» YOUR INSTRUCTIONS: According to the text on HNLMS Draak below, what was the ship's specific task?

» TEXT FOR ANALYSIS:
General characteristics
- Type: Ram Monitor
- Displacement: 2,155 metric tons (2,121 long tons)
- Length: 213 ft 6 in (65.1 m) (p/p)
- Beam: 49 ft 21 in (15.5 m)
- Draught: 10 ft 8 in (3.3 m)
- Installed power: 807 ihp (602 kW)
- Speed: 8.4 knots (15.6 km/h; 9.7 mph)
- Complement: ?
- Armament: 2 × 28 cm A No. 1; 1 - 120 mm (5 in) mortar; 1 - 70-millimetre (2.8 in) rifled gun; 1 - 50-millimetre (2.0 in) rifled gun;
- Armour: Belt: 140–204 mm (6–8 in); Gun turrets: 229–305 mm (9–12 in);

= HNLMS Draak =

HNLMS Draak (Dutch: Draak) was a monitor (Dutch: rammonitor 1e klasse), built by the Rijkswerf at Amsterdam for the Royal Netherlands Navy in the late 1870s.

==Design and description==
In early 1875, the Dutch Navy in the home waters consisted of 4 ram turret ships, 10 monitors and 16 gunboats. All but two of these were armed with 23 cm muzzle loading guns. This is probably why the Dutch preferred to stick with the 23 cm gun. When England finally admitted the superiority of breech-loading guns over muzzle-loading guns, the Dutch government followed suit.

The switch from 23 cm muzzle-loaders to 28 cm breech-loaders would have strong effects on the design of Dutch monitors. The contract for the preceding monitor Luipaard, ordered in July 1875, only called for a change to breech-loaders, not to an overall redesign. The result was a monitor nearly identical to the previous ten monitors, but armed with 1 breech-loading 28 cm gun instead of two 23 cm muzzle-loaders.

Draak was designed from the start to balance hull and armament. She was to have two 28 cm breech-loaders. This necessitated a 33% increase in size compared to the preceding Luipaard. The 33% increase in size and equivalent increase in cost, led to double the amount of firepower.

With a displacement of 2156t Draak was about the same size as the Ram turret ships of the Buffel class and the Schorpioen class. The specific task of Draak was the defense of the Texel roadstead and the Zuiderzee. Therefore she had a draught of only 3.30 m, so she could sail these shallow waters. This shallow draught was compensated by a beam of 15.0 m.

===Propulsion===
The machinery for Draak was made by the Koninklijke Fabriek van Stoom- en andere Werktuigen in Amsterdam. The two machines had a nominal power of 160 hp each. They had diagonally placed cylinders that could make 120 moves per minute by 65 English pounds of steam pressure in the boilers.

===Armament===
The main armament of Draak consisted of two 28 cm A No. 1 breech-loaders made by Krupp. At the time of her construction these were also referred to as 600 pounders.

===Armor===
Draak had a belt of wrought iron that ranged from 204 mm thick, to 140 mm. The gun turret, was protected by 230 mm armor plates.

==Service==
On 28 June 1879 Draak left the port of IJmuiden and reached Texel. In July 1879 she was on sea trials in the Texel roadsted. The results were not good. Several parts of the main machinery overheated, and attaining full speed was not possible. In a new attempt on 14 August she was more successful. She attained the designed speed and other expectations.

» GIVEN ENTRIES:
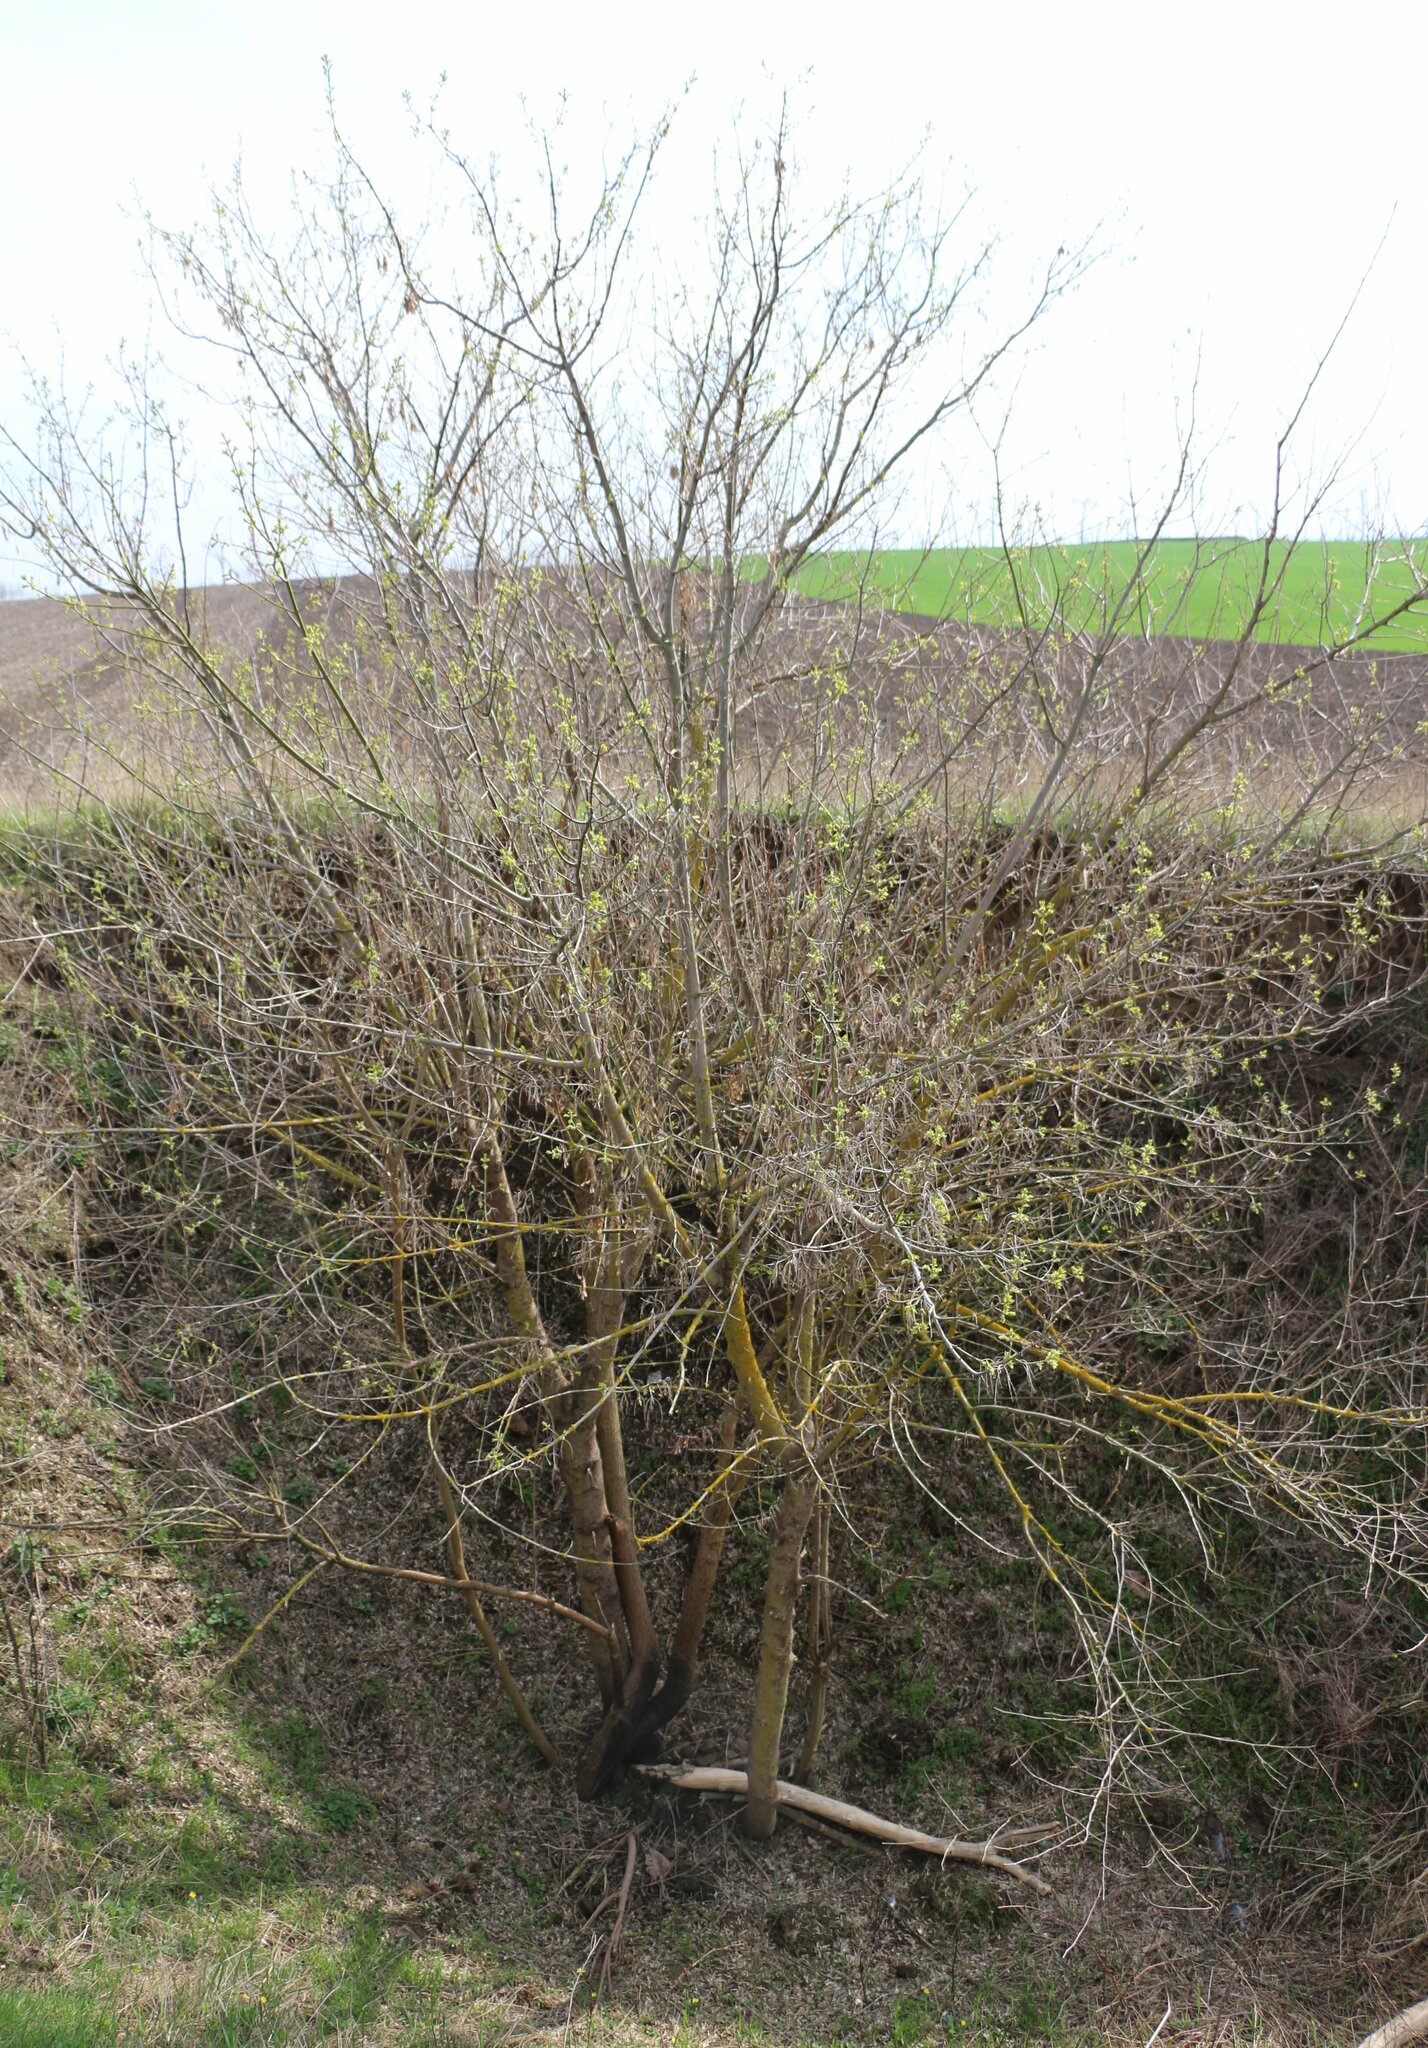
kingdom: Plantae
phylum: Tracheophyta
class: Magnoliopsida
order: Sapindales
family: Sapindaceae
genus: Acer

» ANSWER BOX: The defense of the Texel roadstead and the Zuiderzee.